Collins happily noted that there’s been little stigmatization of Backpack Kids — rather, it’s been quite the opposite in every school. “Kids who aren’t getting the backpacks want to get them,” she said. “As soon as they get their backpack they run down the hall and see what’s inside — they get so excited.” Evaluations of the program completed by principals, guidance counselors and teachers as well as parents and kids themselves all report no embarrassment associated with the backpacks. Indeed, when a Gocio Elementary teacher asked a student what his favorite part of school was, he replied “Fridays, ‘cause my sisters and I get those backpacks and I know we’ll have something to eat.”
The Backpack Kids program has grown into an encouraging manifestation of the drive to keep kids fed in the community. After one woman came into All Faiths hoping to help but without any idea how, she became the first to start a new system of “adopting” schools, in which a neighborhood or church or even just a group of friends raises money for a particular school and then puts together the backpacks themselves weekly. The cost is just $2.50 per child, per week, or $96 to ensure that one child has food for an entire school year. Collins recently received a grant to expand the thriving program and is hoping to stretch both up into middle schools and out in Arcadia, where many struggling migrant families live.
All of these programs have grown significantly over the past few years, due in part to their successful reception, but also out of a growing need.
“The demographics have changed,” Collins pointed out. “A lot of the folks that need help now … maybe four years ago they were middle income families with both parents working.
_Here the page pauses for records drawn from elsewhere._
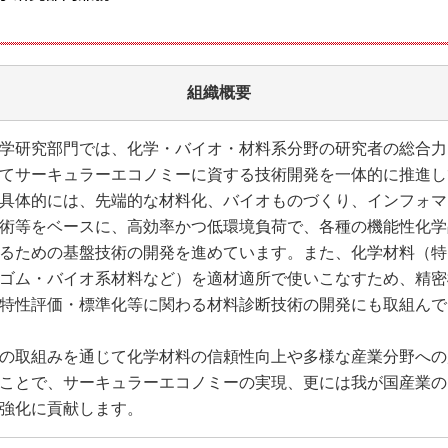
組織概要
学研究部門では、化学・バイオ・材料系分野の研究者の総合力
てサーキュラーエコノミーに資する技術開発を一体的に推進し
具体的には、先端的な材料化、バイオものづくり、インフォマ
術等をベースに、高効率かつ低環境負荷で、各種の機能性化学
るための基盤技術の開発を進めています。また、化学材料（特
ゴム・バイオ系材料など）を適材適所で使いこなすため、精密
特性評価・標準化等に関わる材料診断技術の開発にも取組んで
の取組みを通じて化学材料の信頼性向上や多様な産業分野への
ことで、サーキュラーエコノミーの実現、更には我が国産業の
強化に貢献します。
And now they just can’t make ends meet.”
Last year there were five schools with the backpack program, serving 250 kids. This year there are 10 schools and 662 kids receiving a pack full of food every week. The YMCA Schoolhouse Link program, which provides assistance to displaced families and kids, has over 1,000 kids documented as homeless this year. And they estimate that it’s closer to double that number — another thousand homeless kids living in the area without the assistance of the YMCA and other programs.
Our nation’s need is growing: in Sarasota alone, 2,000 kids are homeless. Those that never expected they’d worry about hunger are now in need of two million pounds of food. All Faiths provides for the community by filling cupboards and stomachs as well as by building a foundation for a healthier community. Teaching young children about the benefits of whole grains and vegetables, the ease of keeping a small garden, the importance of exercise, may likely result in a healthier population. The groups say that acquainting kids with the kitchen is crucial, getting them intimately involved with the food they eat will make for more conscientious eaters and cooks — kids who will grow up to prepare nutritious meals rather than turn to the unhealthy simplicity of fast food.
And all of these programs fall under the umbrella of the food bank’s mission: eradicating hunger in our community, our state, our nation.